PASSAGE PROVIDED:

“To be loved but not known is comforting but superficial. To be known and not loved is our greatest fear. But to be fully known and truly loved is, well, a lot like being loved by God. It is what we need more than anything. It liberates us from pretense, humbles us out of our self-righteousness, and fortifies us for any difficulty life can throw at us.”
God uses people to shape people. The essence of ministry is truth through personality. Four men have left their fingerprints on my soul. They are A W Tozer, C S Lewis, Richard Lovelace, and Timothy Keller. The last of them died a few days ago.
How did this happen? It all began with a cassette tape, a message on Galatians, passed on from a friend, who knew I was wrestling with how to make Jesus the theme of every sermon. The preacher was Keller. Now for 25 years the voice and writings of Tom Keller has been in my wife’s and my ears and reading. The influence of his life and message came in other ways. I served in a Redeemer plant during a ministry transition year, giving me the opportunity to meet people who learned the Gospel way of life from Keller. In another call, in another city, I was part of a regular meeting of planters and pastors, led by a man who had served at Redeemer.
In obedience to Heb 13:7, I want to take a few minutes to name the specific ways God used Tim Keller to shape my very ordinary life and ministry.
From him I learned to see Christ as the main theme of Scripture.
In every sermon, from Proverbs to the life of Moses, Keller showed me the connection of the text to the person and work of Jesus. As one of his parishioners put it, every story whispers his name. I labored over many sermons until I came to the “Aha” moment of seeing Jesus. Only then I could relish and help my hearers relish Christ.
From him I learned that Christ in all that he is and does answers the deepest desire of our hearts.
Not only does every text whisper his name, but his name speaks to every psychological, emotional, relational, and vocational problem we have. Tim showed me that the deep idolatries of the soul are the real problem. He also showed me that Christ displaces the idols, fully fills the void, and changes the heart. His preaching repeatedly proclaimed Jesus as beautiful, desirable, and satisfying – a friend of the broken and contrite. He taught me that it was not the law but a glimpse of the Gospel that melts the heart.

RECORD SET:
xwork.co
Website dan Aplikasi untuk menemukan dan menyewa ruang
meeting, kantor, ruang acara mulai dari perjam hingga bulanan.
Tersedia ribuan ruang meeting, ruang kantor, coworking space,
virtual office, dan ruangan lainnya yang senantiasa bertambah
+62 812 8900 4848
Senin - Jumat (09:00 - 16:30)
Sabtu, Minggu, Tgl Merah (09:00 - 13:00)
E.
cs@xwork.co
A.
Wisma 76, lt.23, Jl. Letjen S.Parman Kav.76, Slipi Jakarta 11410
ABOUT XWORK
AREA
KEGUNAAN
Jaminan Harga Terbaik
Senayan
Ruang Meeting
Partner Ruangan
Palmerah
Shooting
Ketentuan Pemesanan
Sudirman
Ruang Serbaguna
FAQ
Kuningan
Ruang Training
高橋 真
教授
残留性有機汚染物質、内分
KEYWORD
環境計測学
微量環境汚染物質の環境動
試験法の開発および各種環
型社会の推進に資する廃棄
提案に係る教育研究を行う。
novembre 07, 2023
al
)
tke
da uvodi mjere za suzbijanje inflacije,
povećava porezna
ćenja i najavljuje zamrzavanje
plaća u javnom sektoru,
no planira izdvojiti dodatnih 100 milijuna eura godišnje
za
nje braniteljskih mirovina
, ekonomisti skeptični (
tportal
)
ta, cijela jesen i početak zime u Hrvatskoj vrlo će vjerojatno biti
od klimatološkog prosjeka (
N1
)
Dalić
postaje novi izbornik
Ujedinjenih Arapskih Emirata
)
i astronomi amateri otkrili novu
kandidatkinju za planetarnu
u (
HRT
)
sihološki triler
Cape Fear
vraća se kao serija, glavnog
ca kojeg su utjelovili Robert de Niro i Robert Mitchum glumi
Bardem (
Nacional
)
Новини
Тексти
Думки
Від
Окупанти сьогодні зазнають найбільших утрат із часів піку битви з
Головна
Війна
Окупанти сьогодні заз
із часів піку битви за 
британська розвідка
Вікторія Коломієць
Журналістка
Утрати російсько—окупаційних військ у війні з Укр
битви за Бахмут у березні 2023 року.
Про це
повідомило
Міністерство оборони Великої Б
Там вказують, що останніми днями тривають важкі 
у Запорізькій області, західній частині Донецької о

WORK INSTRUCTIONS:
(a) In the tribute to Tim Keller, what first introduced the writer to Keller's preaching?
(b) Please set down part of the tribute to Tim Keller word for word, everything from "How did this" down to "served at Redeemer.".
(c) Resume the tribute to Tim Keller after its final sentence and carry it forward.

ANSWER SECTION:
(a) A cassette tape of a message on Galatians, passed on from a friend.

(b)
How did this happen? It all began with a cassette tape, a message on Galatians, passed on from a friend, who knew I was wrestling with how to make Jesus the theme of every sermon. The preacher was Keller. Now for 25 years the voice and writings of Tom Keller has been in my wife’s and my ears and reading. The influence of his life and message came in other ways. I served in a Redeemer plant during a ministry transition year, giving me the opportunity to meet people who learned the Gospel way of life from Keller. In another call, in another city, I was part of a regular meeting of planters and pastors, led by a man who had served at Redeemer.

(c)
From Tim I learned that the most secular people in our nation are deeply religions.
I had suspected this was the case. My suspicions were fueled by conversations and small group studies with “seekers” looking at Jesus. But it was Keller who showed me that ideology – as well as sexual liberation, the pursuit of power and fame and wealth – are all suppressed religion. He addressed the eternity God has planed in the human heart. He was skillful at probing the heart and its devices to look anywhere but Jesus. And after he had shown the emptiness of secular religion, he showed Christ who alone fills the void.
He taught me that one can be fruitfully engaged with the most secular of modern people – without anger, without irritation, with an edge of contempt.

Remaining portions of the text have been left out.